** EXERCISE AIM **
Render every line of the records below as a JSON list of strings, one string per line, with blank lines left out. Omit the pictures.

** RECORD EXTRACTS **
----

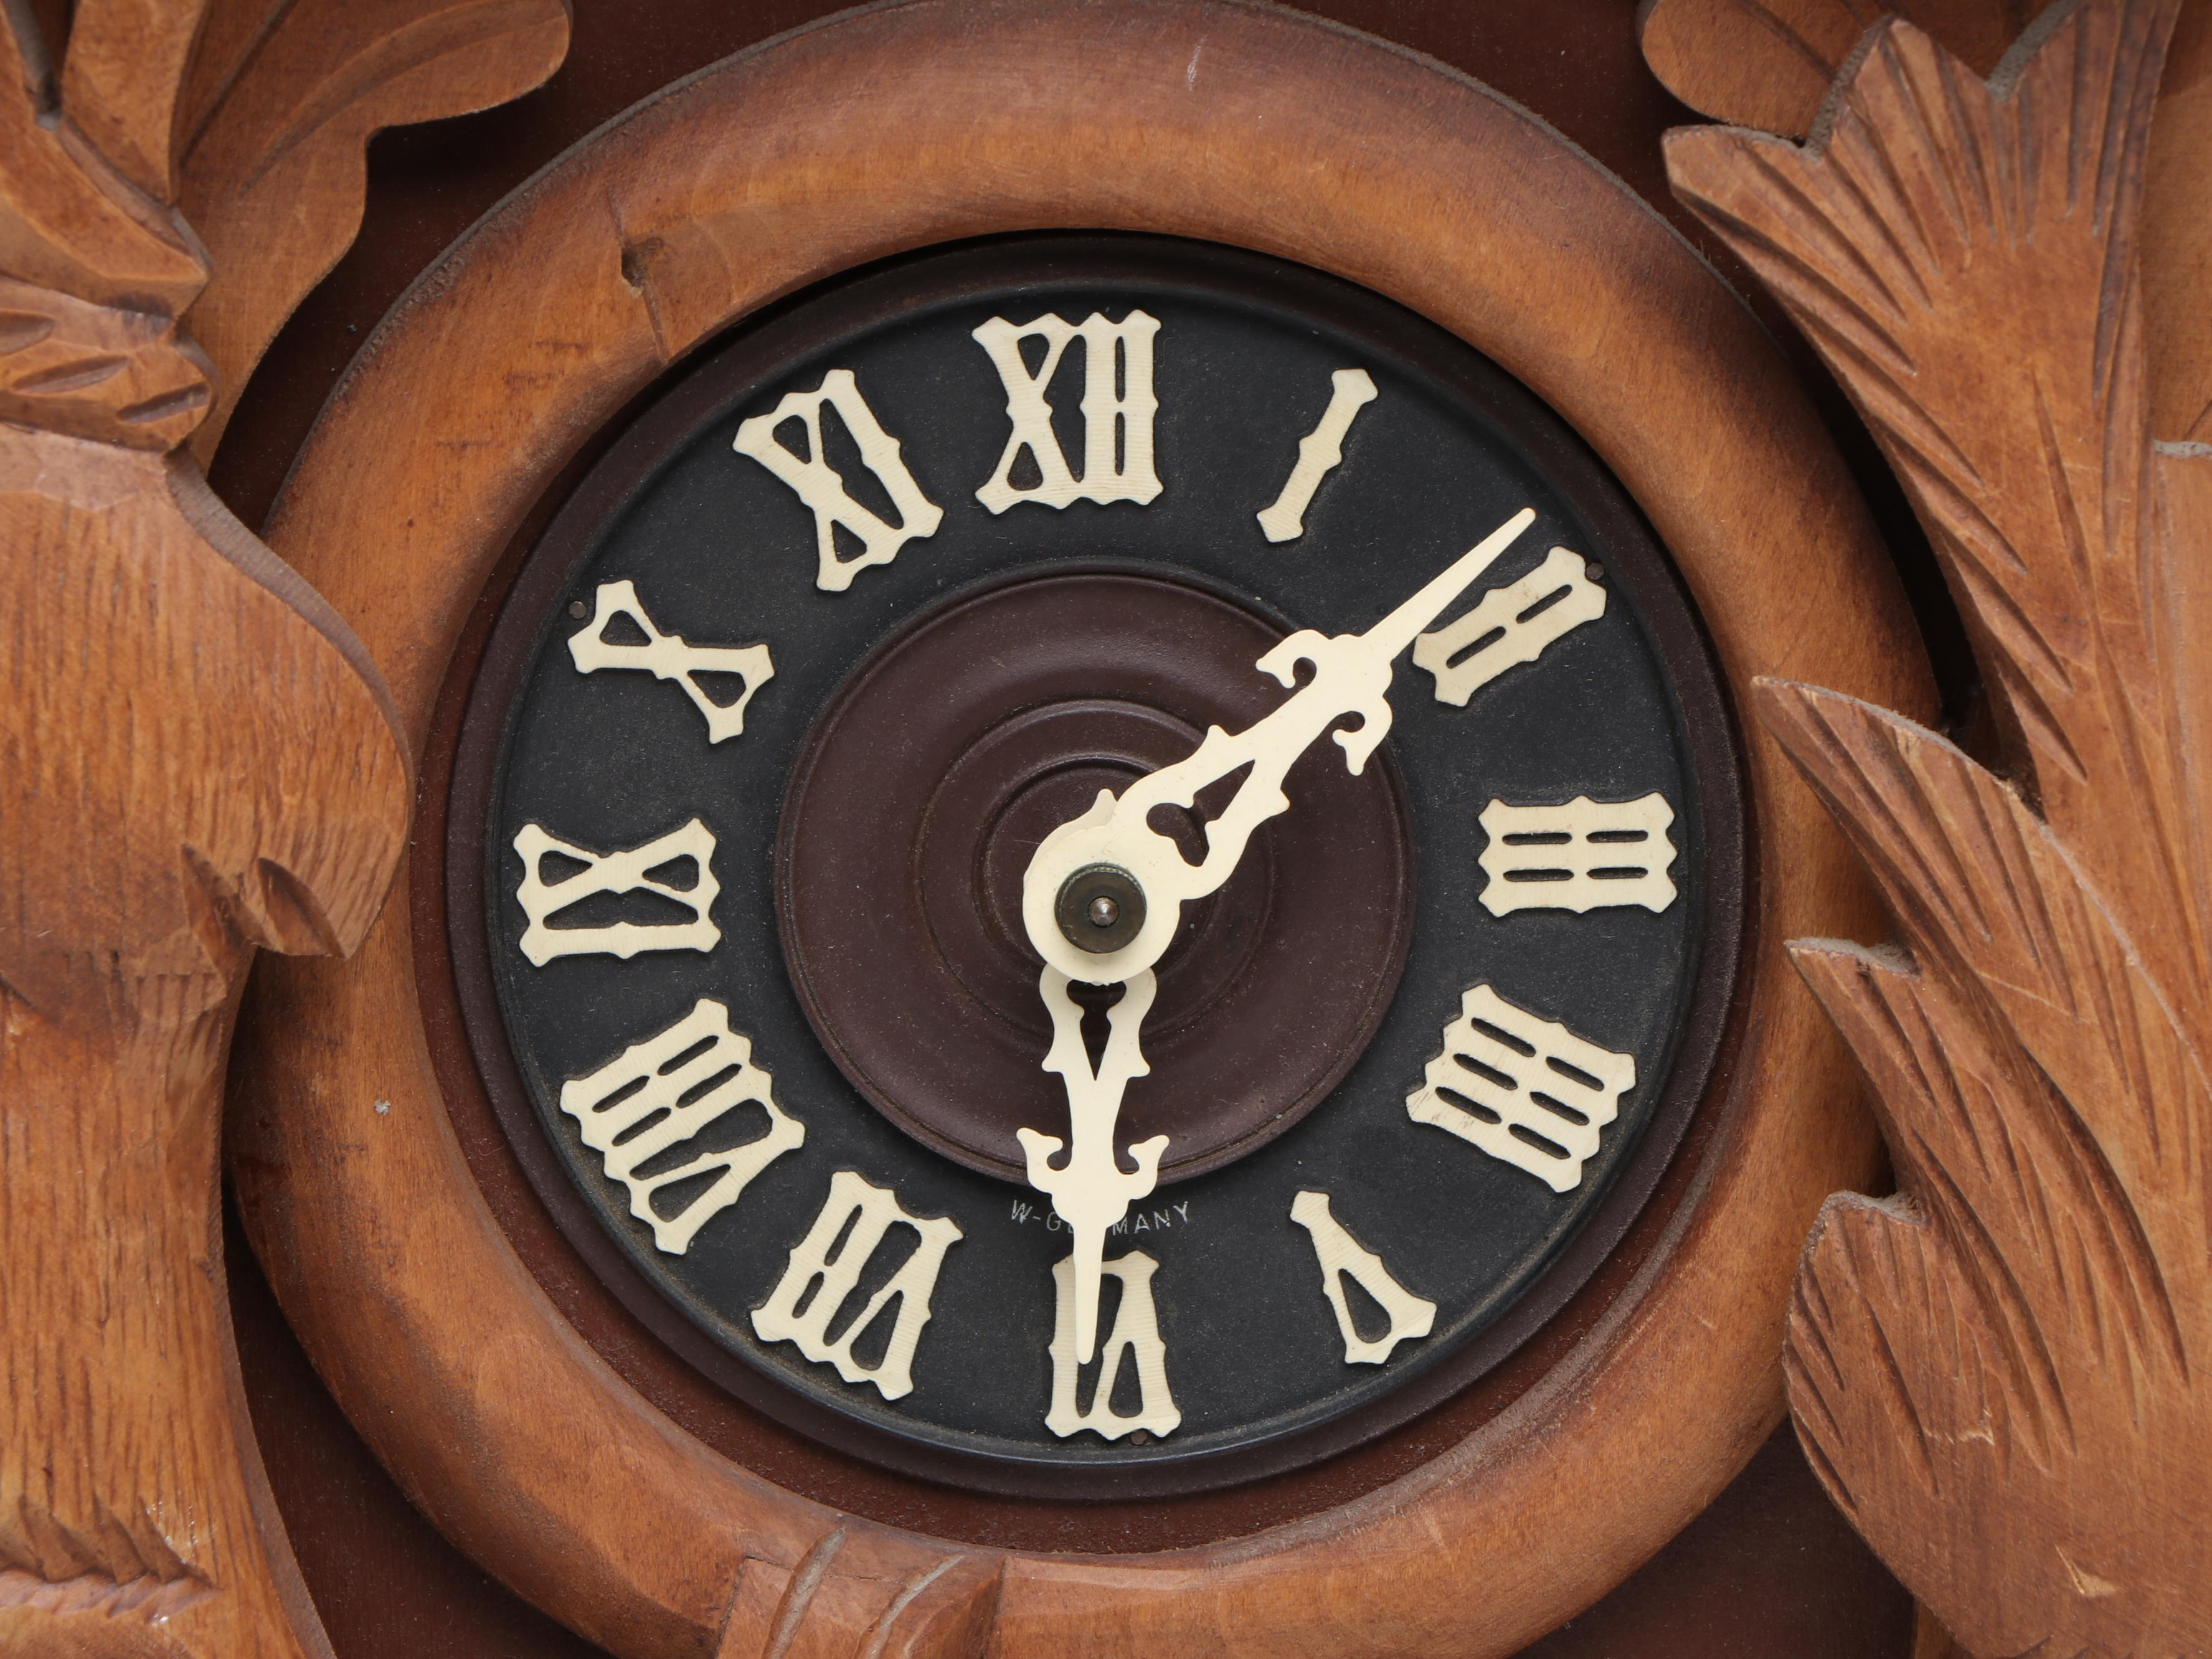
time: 6:08
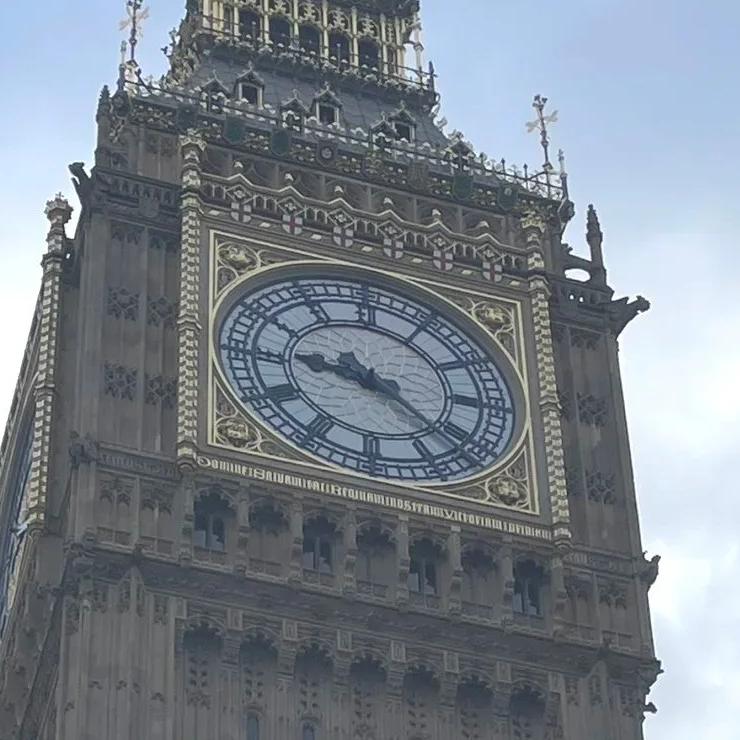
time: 9:22
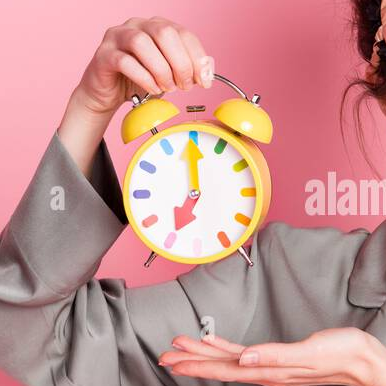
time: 7:00
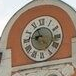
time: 8:56
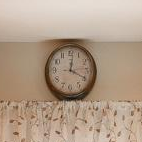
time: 12:19
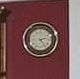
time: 2:24
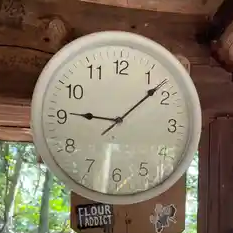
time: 9:08
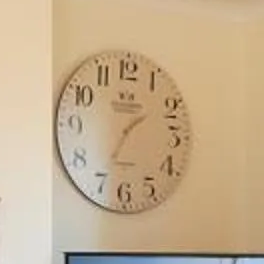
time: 1:34
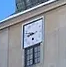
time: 8:47
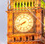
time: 7:41
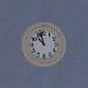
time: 10:58
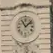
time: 11:07
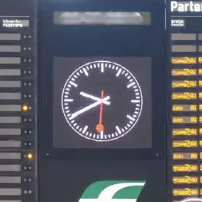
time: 9:40
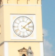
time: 4:08
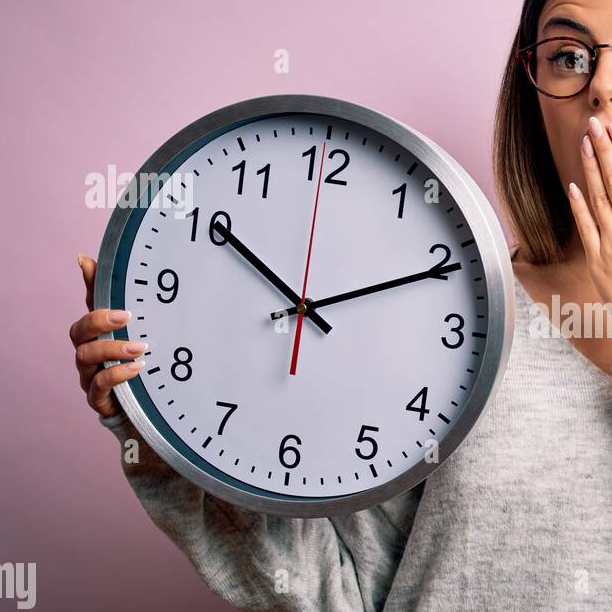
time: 10:10
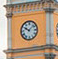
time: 10:07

----

** RESPONSE TO THIS EXERCISE **
[
  "time: 6:08",
  "time: 9:22",
  "time: 7:00",
  "time: 8:56",
  "time: 12:19",
  "time: 2:24",
  "time: 9:08",
  "time: 1:34",
  "time: 8:47",
  "time: 7:41",
  "time: 10:58",
  "time: 11:07",
  "time: 9:40",
  "time: 4:08",
  "time: 10:10",
  "time: 10:07"
]